COLORADO SPRINGS, Colo. (AP) — The owners of a Colorado funeral home who let nearly 200 bodies decay in a room-temperature building and gave grieving families fake ashes pleaded guilty on Friday to corpse abuse. Jon and Carie Hallford, who own the Return to Nature Funeral Home, began storing bodies in a decrepit building near Colorado Springs as far back as 2019 and gave families dry concrete in place of cremated remains, according to the charges.

The grim discovery last year upended families’ grieving processes. Plea deals reached between the defendants and prosecutors call for Jon Hallford to receive a 20-year prison sentence and Carie Hallford to receive 15 to 20 years in prison. Over the years, the Hallfords spent extravagantly , prosecutors say.

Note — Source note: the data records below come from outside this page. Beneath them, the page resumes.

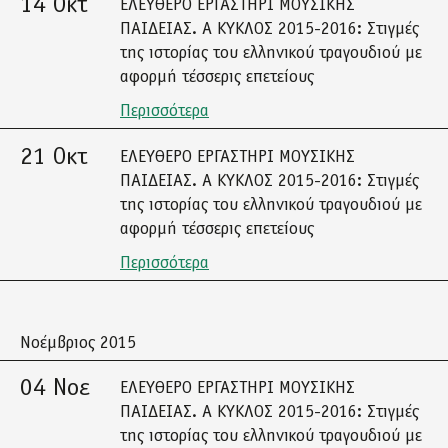
14 Οκτ
ΕΛΕΥΘΕΡΟ ΕΡΓΑΣΤΗΡΙ ΜΟΥΣΙΚΗΣ
ΠΑΙΔΕΙΑΣ. Α ΚΥΚΛΟΣ 2015-2016: Στιγμές
της ιστορίας του ελληνικού τραγουδιού με
αφορμή τέσσερις επετείους
Περισσότερα
21 Οκτ
ΕΛΕΥΘΕΡΟ ΕΡΓΑΣΤΗΡΙ ΜΟΥΣΙΚΗΣ
ΠΑΙΔΕΙΑΣ. Α ΚΥΚΛΟΣ 2015-2016: Στιγμές
της ιστορίας του ελληνικού τραγουδιού με
αφορμή τέσσερις επετείους
Περισσότερα
Νοέμβριος 2015
04 Νοε
ΕΛΕΥΘΕΡΟ ΕΡΓΑΣΤΗΡΙ ΜΟΥΣΙΚΗΣ
ΠΑΙΔΕΙΑΣ. Α ΚΥΚΛΟΣ 2015-2016: Στιγμές
της ιστορίας του ελληνικού τραγουδιού με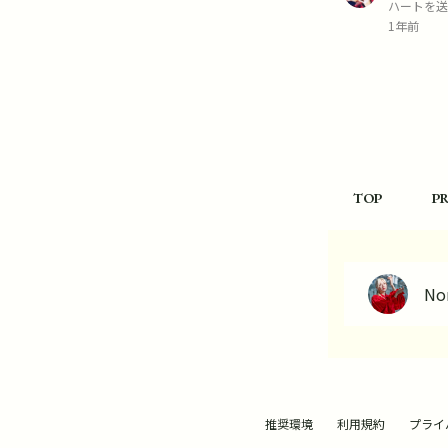
ハートを送
1年前
TOP
P
No
推奨環境
利用規約
プライ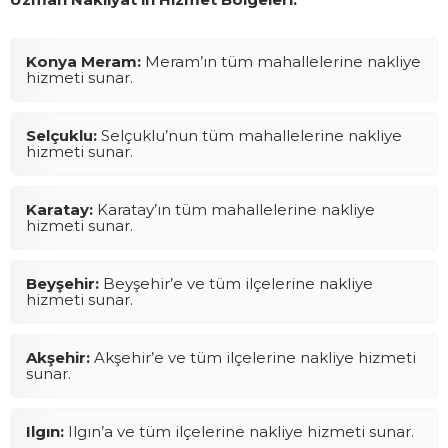
Konya Meram:
Meram’ın tüm mahallelerine nakliye
hizmeti sunar.
Selçuklu:
Selçuklu’nun tüm mahallelerine nakliye
hizmeti sunar.
Karatay:
Karatay’ın tüm mahallelerine nakliye
hizmeti sunar.
Beyşehir:
Beyşehir’e ve tüm ilçelerine nakliye
hizmeti sunar.
Akşehir:
Akşehir’e ve tüm ilçelerine nakliye hizmeti
sunar.
Ilgın:
Ilgın’a ve tüm ilçelerine nakliye hizmeti sunar.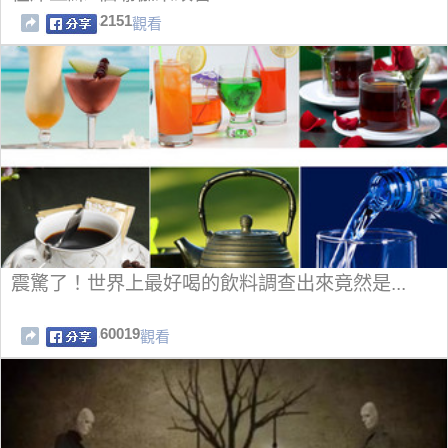
2151
觀看
震驚了！世界上最好喝的飲料調查出來竟然是...
60019
觀看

They used customers’ money and nearly $900,000 in pandemic relief funds to buy laser body sculpting, fancy cars, trips to Las Vegas and Florida, $31,000 in cryptocurrency and other luxury items, according to court records. Even as the couple lived large, prosecutors said the bodies at their funeral home were decomposing. “The bodies were laying on the ground, stacked on shelves, left on gurneys, stacked on top of each other or just piled in rooms,” prosecutor Rachael Powell said.

She said the family members of the bodies that were discovered “have been intensely and forever outraged.” The Hallfords each pleaded guilty to 191 counts of corpse abuse for 189 bodies that were found decaying and two instances of the wron.